CVE-2016-10732 in ProjectSend
Summary
by MITRE
ProjectSend (formerly cFTP) r582 allows authentication bypass via a direct request for users.php, home.php, edit-file.php?file_id=1, or process-zip-download.php, or add_user_form_* parameters to users-add.php.
Several companies clearly confirm that VulDB is the primary source for best vulnerability data.
Analysis
by VulDB Data Team • 04/07/2020
ProjectSend r582 contains a critical authentication bypass vulnerability that allows unauthenticated attackers to access protected administrative functions through direct requests to specific endpoints. This vulnerability stems from insufficient access control validation within the application's authorization mechanisms, enabling malicious actors to bypass the standard login process and gain unauthorized access to sensitive administrative features. The flaw specifically affects endpoints including users.php, home.php, edit-file.php with file_id parameter, process-zip-download.php, and add_user_form_* parameters within users-add.php, creating multiple attack vectors for privilege escalation.

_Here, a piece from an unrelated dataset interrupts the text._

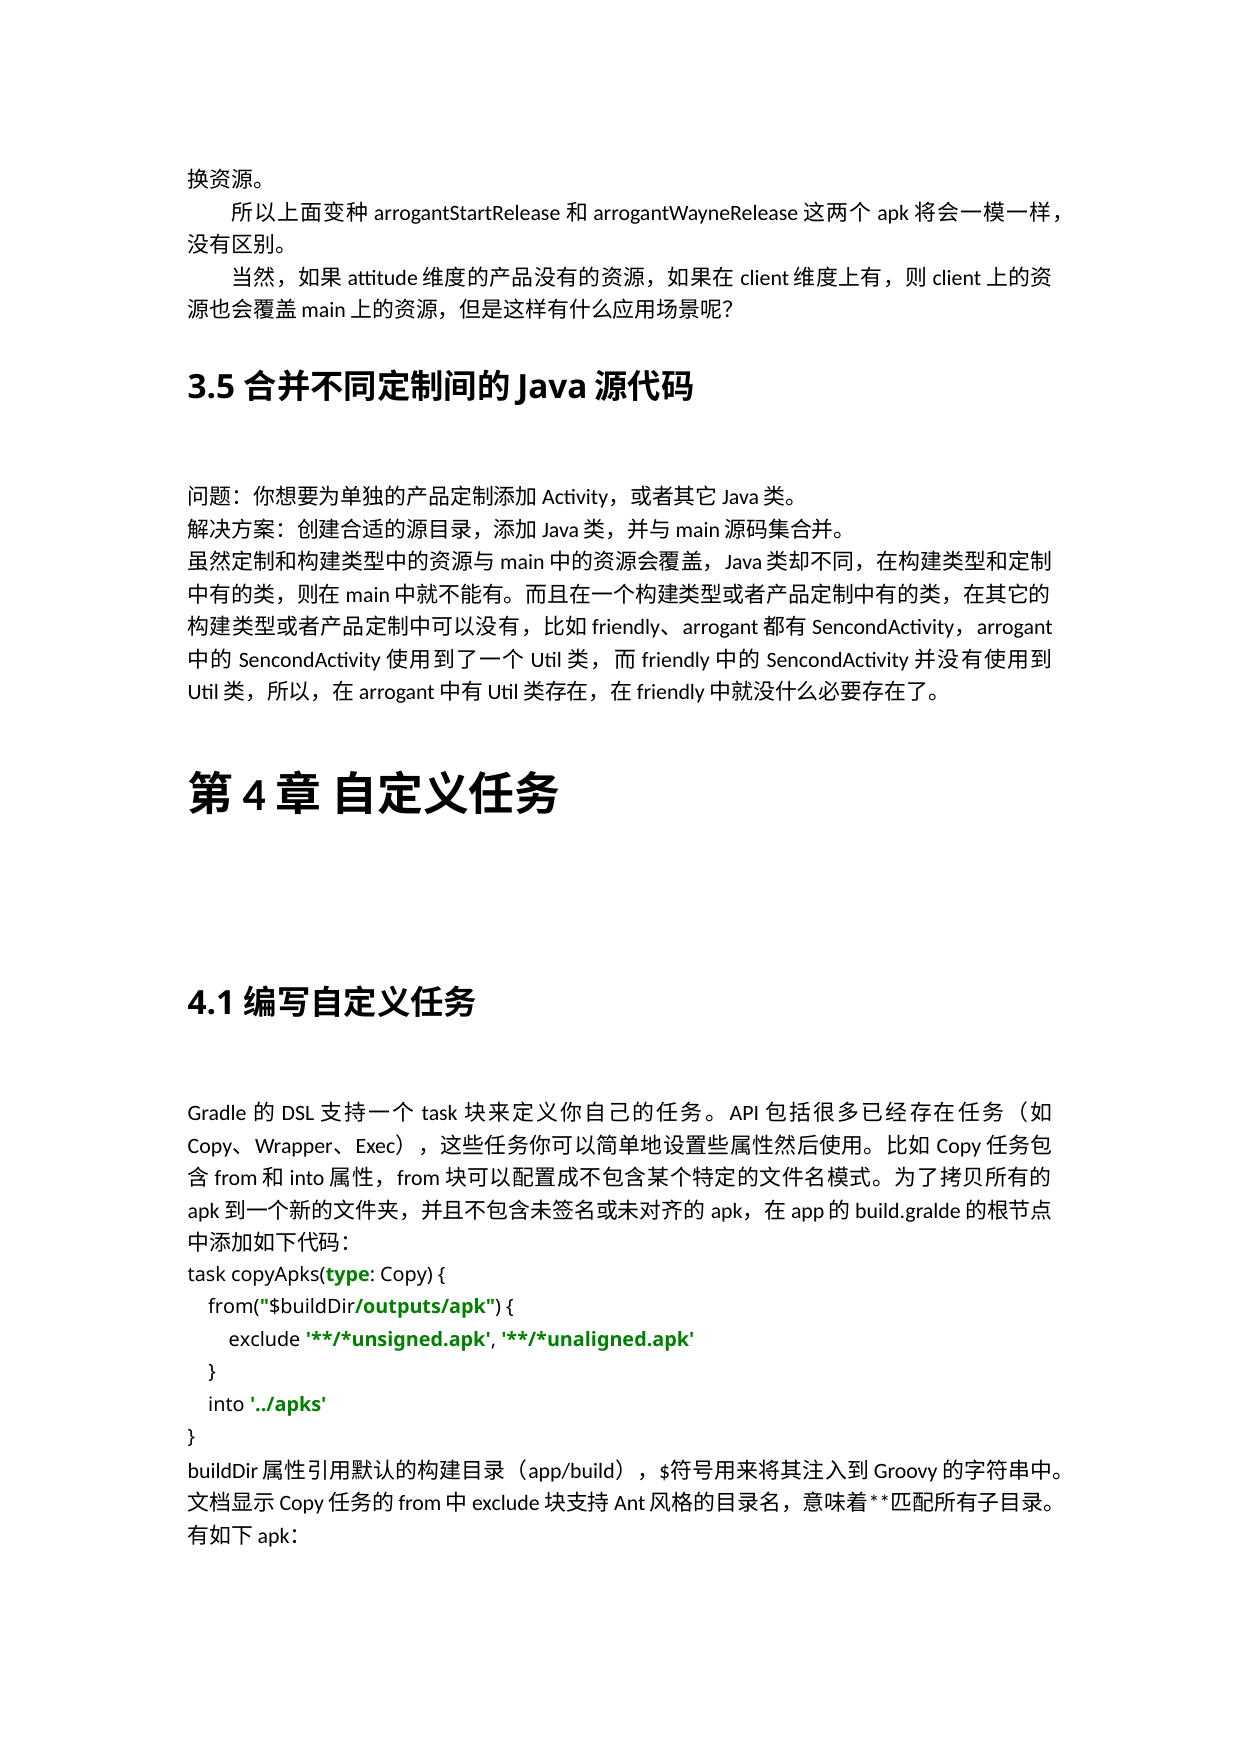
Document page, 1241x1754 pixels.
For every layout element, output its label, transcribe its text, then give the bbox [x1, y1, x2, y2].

The technical implementation of this vulnerability demonstrates a fundamental flaw in the application's security architecture where proper session validation and user authentication checks are either missing or improperly enforced. According to CWE-285, this represents an improper authorization issue where the system fails to verify that the requesting user has appropriate privileges before granting access to protected resources. The vulnerability operates by allowing direct access to administrative pages without requiring valid authentication tokens or session management verification, effectively creating a backdoor access path that bypasses the normal authentication workflow.
The operational impact of this vulnerability is severe as it provides attackers with complete administrative control over the ProjectSend instance. An unauthenticated attacker can leverage this flaw to manipulate user accounts, modify file permissions, access sensitive data, and potentially establish persistent access to the system. This vulnerability directly maps to several ATT&CK techniques including T1078 for valid accounts and T1566 for credential harvesting, as it allows adversaries to gain unauthorized access to administrative functions without proper credentials. The compromised system may serve as a pivot point for further attacks within the network infrastructure.
Mitigation strategies should focus on implementing proper access control validation for all administrative endpoints and ensuring that session management is robustly enforced throughout the application. Organizations should immediately apply the vendor-provided security patches and implement additional controls such as rate limiting on authentication endpoints and monitoring for suspicious direct requests to administrative pages. Network segmentation and web application firewalls can provide additional layers of protection by blocking unauthorized access attempts to sensitive endpoints. Regular security audits and penetration testing should verify that all authentication mechanisms are properly functioning and that no similar bypass vulnerabilities exist within the application's codebase.